Is there a new GOP mandate?

That’s a question Republicans and Democrats will be debating in coming days, as the GOP makes the case that its election victories add up not only to an electoral wave, but to a mandate — a genuine endorsement of conservative policies — while Democrats cast them as something less.

Charlie Cook, dean of Washington’s election analysts, has offered a sensible test for a wave: You have to look not only at how many seats the winning party captures, he says, but also at where they are.

Six of the Senate seats Democrats were defending in this election were in deeply conservative states that Mitt Romney carried by big margins in 2012, Cook noted. When Republicans win those states — states such as Arkansas and South Dakota — “that’s not a wave election,” he said. “That’s a map election.”

When the GOP wins Senate seats in swing states like Colorado, North Carolina and Iowa, as it did on Tuesday, that clearly adds up to a rightward shift — a wave.

But for a tidal wave, Republicans needed an upset or two, a surprise victory in a Democratic state. Earlier this year, they hoped that might be possible in Minnesota or Michigan. It didn’t happen. Nor did the GOP take swing-state New Hampshire, where Senator Jeanne Shaheen apparently held on to her seat.

So this year’s GOP surge was more than a ripple, but not quite a tsunami. And that makes it a little harder to understand exactly what voters were trying to say. Were they handing Senator Mitch McConnell and his colleagues a mandate to repeal Obama’s health care law, slash the federal budget and reduce federal taxes? Or were they expressing a more general dissatisfaction with the status quo?

Some conservatives were claiming a mandate even before the polls opened.

“The Republican Party’s going to have one of the most important, biggest mandates I can recall a party ever having,” radio host Rush Limbaugh forecast Monday. “It is going to have won for one reason: to stop Obama. That is their mandate.”

It was clear that many of Tuesday’s voters were unhappy with Obama. In a national exit poll, 65 per cent said they thought the country was “on the wrong track” — an even higher percentage than gave that answer in the last Republican wave election of 2010.

A solid majority, 54 per cent, said they disapproved of Obama’s job performance. And many — although not a majority — said they intended their vote to express opposition to Obama’s policies.

But here’s a complicating factor: Most voters didn’t approve of the GOP leadership, either. A Pew Research Centre poll last month found that likely voters disliked the Republican Party even more than they disliked the Democrats. A record high number, 68 per cent, said they’d like to fire every incumbent in Congress, regardless of party.

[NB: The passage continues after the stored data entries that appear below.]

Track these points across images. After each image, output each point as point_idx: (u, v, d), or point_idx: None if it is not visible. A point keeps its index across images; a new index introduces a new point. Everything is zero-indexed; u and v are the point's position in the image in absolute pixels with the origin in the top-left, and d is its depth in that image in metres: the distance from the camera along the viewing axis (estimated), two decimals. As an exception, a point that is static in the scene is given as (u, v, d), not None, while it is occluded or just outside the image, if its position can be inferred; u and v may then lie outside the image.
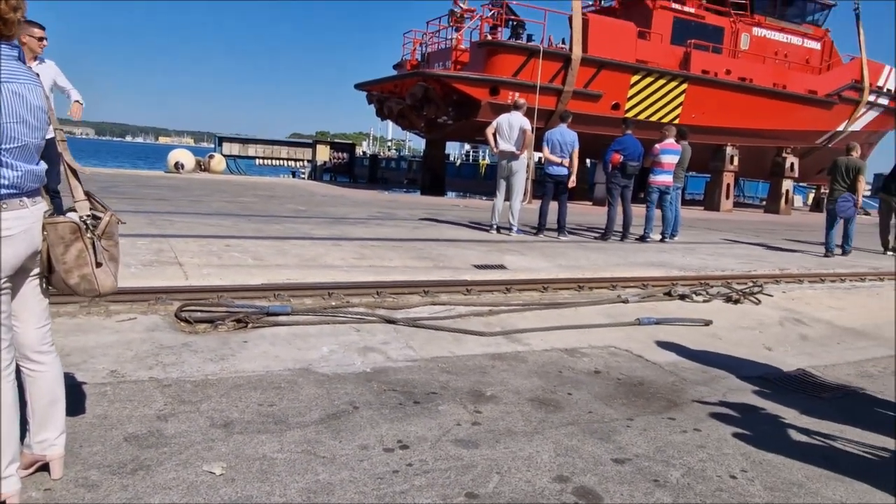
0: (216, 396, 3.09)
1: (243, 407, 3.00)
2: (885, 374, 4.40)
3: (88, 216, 2.15)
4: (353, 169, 27.42)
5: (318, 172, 25.82)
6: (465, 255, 7.01)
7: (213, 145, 25.57)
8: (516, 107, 9.36)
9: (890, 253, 10.45)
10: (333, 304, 4.72)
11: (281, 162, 26.91)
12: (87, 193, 2.19)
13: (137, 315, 4.11)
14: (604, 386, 3.71)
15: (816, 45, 22.31)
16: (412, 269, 6.01)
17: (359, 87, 21.18)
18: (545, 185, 9.70)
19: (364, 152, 60.29)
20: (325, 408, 3.06)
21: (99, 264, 2.12)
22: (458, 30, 19.37)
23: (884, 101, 22.99)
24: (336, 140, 41.05)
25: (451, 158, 54.43)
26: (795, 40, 21.74)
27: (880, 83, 22.73)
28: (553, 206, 9.61)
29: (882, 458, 2.99)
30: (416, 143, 71.38)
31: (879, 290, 7.29)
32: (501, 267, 6.60)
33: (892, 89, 23.35)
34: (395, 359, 3.84)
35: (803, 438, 3.15)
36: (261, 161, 26.26)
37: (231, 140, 25.31)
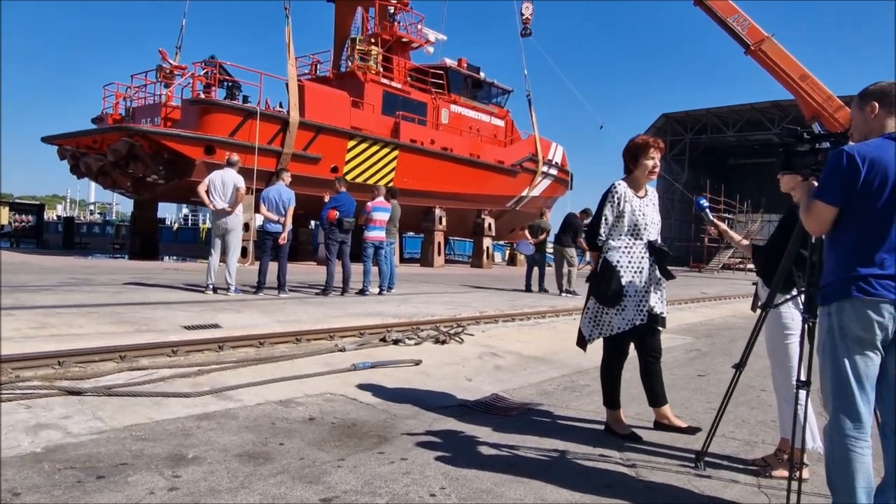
0: None
1: None
2: (558, 390, 5.17)
3: None
4: (41, 234, 23.71)
5: (-8, 238, 21.73)
6: (175, 317, 6.49)
7: None
8: (229, 163, 9.17)
9: (564, 294, 12.44)
10: (-3, 380, 3.94)
11: (-62, 226, 22.08)
12: None
13: None
14: (317, 432, 3.70)
15: (501, 123, 26.20)
16: (107, 336, 5.35)
17: (47, 140, 18.62)
18: (264, 242, 9.55)
19: (58, 216, 52.66)
20: (-28, 501, 2.51)
21: None
22: (167, 86, 18.42)
23: (553, 171, 27.76)
24: (20, 201, 35.24)
25: (168, 222, 50.52)
26: (485, 118, 25.26)
27: (550, 157, 27.47)
28: (274, 264, 9.49)
29: (552, 457, 3.47)
30: (125, 207, 64.55)
31: (556, 323, 8.60)
32: (215, 326, 6.26)
33: (559, 162, 28.36)
34: (76, 433, 3.34)
35: (493, 452, 3.52)
36: None
37: None
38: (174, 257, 21.82)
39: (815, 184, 2.56)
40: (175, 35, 20.35)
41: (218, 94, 17.54)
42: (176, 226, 50.02)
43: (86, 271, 11.93)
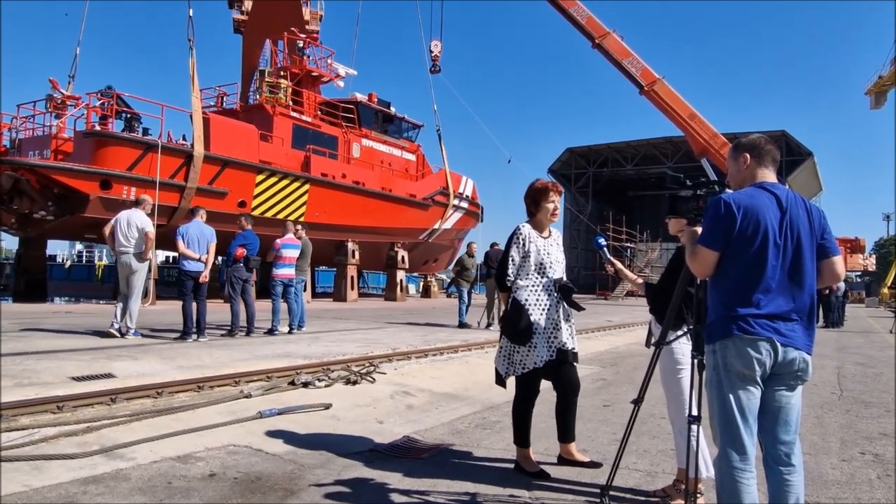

As for a mandate, there was little evidence that voters were backing a specific conservative agenda. How could they? The GOP never really offered one. There was nothing resembling the Republican “Contract with America,” say, that Newt Gingrich offered in 1994, or even the less ambitious “Pledge to America” that House Speaker John A. Boehner offered in 2010.

Instead, most Republican candidates just emphasised their opposition to Obama, their determination to support small businesses and reduce regulation, and — to varying degrees — their desire to repeal, replace or at least reform Obama’s health care plan.

But don’t take it from me; plenty of Republicans said they were dissatisfied with their party’s failure to propose a more substantive governing agenda.

“Opposing Obama is only half the equation,” said David Winston, a Boehner adviser. Republicans, he said, did less well when it came to “telling voters what they’ll get with a Republican majority.”

And conservative blogger Erick Erickson worried that “Republican strategists [offered] no agenda other than ‘We are not Barack Obama.’”

How, then, can the GOP claim a mandate?

In truth, American voters rarely grant either party a full-blown mandate to pursue its wish list. Obama interpreted his 2008 presidential victory as a mandate for change, and then two years later, tea party Republicans insisted their victories in the 2010 congressional election constituted a mandate for conservative governance.

If the victorious Republicans are smart — and many of them are — they will recognize that what they won on Tuesday wasn’t a mandate; it was an opportunity.

Most voters have actually been pretty clear about what they want: They want to see their federal government get something done. In a closely divided Senate, that requires across-the-aisle compromises — not the full-blown conservatism that the GOP base yearns for.

But that’s Mitch McConnell’s problem now. So it was noteworthy, in his victory speech Tuesday, that the presumptive Senate majority leader never uttered the word “mandate.” Instead, he offered what sounded like an intriguing offer to negotiate: “Just because we have a two-party system doesn’t mean we have to be in perpetual conflict,” he said.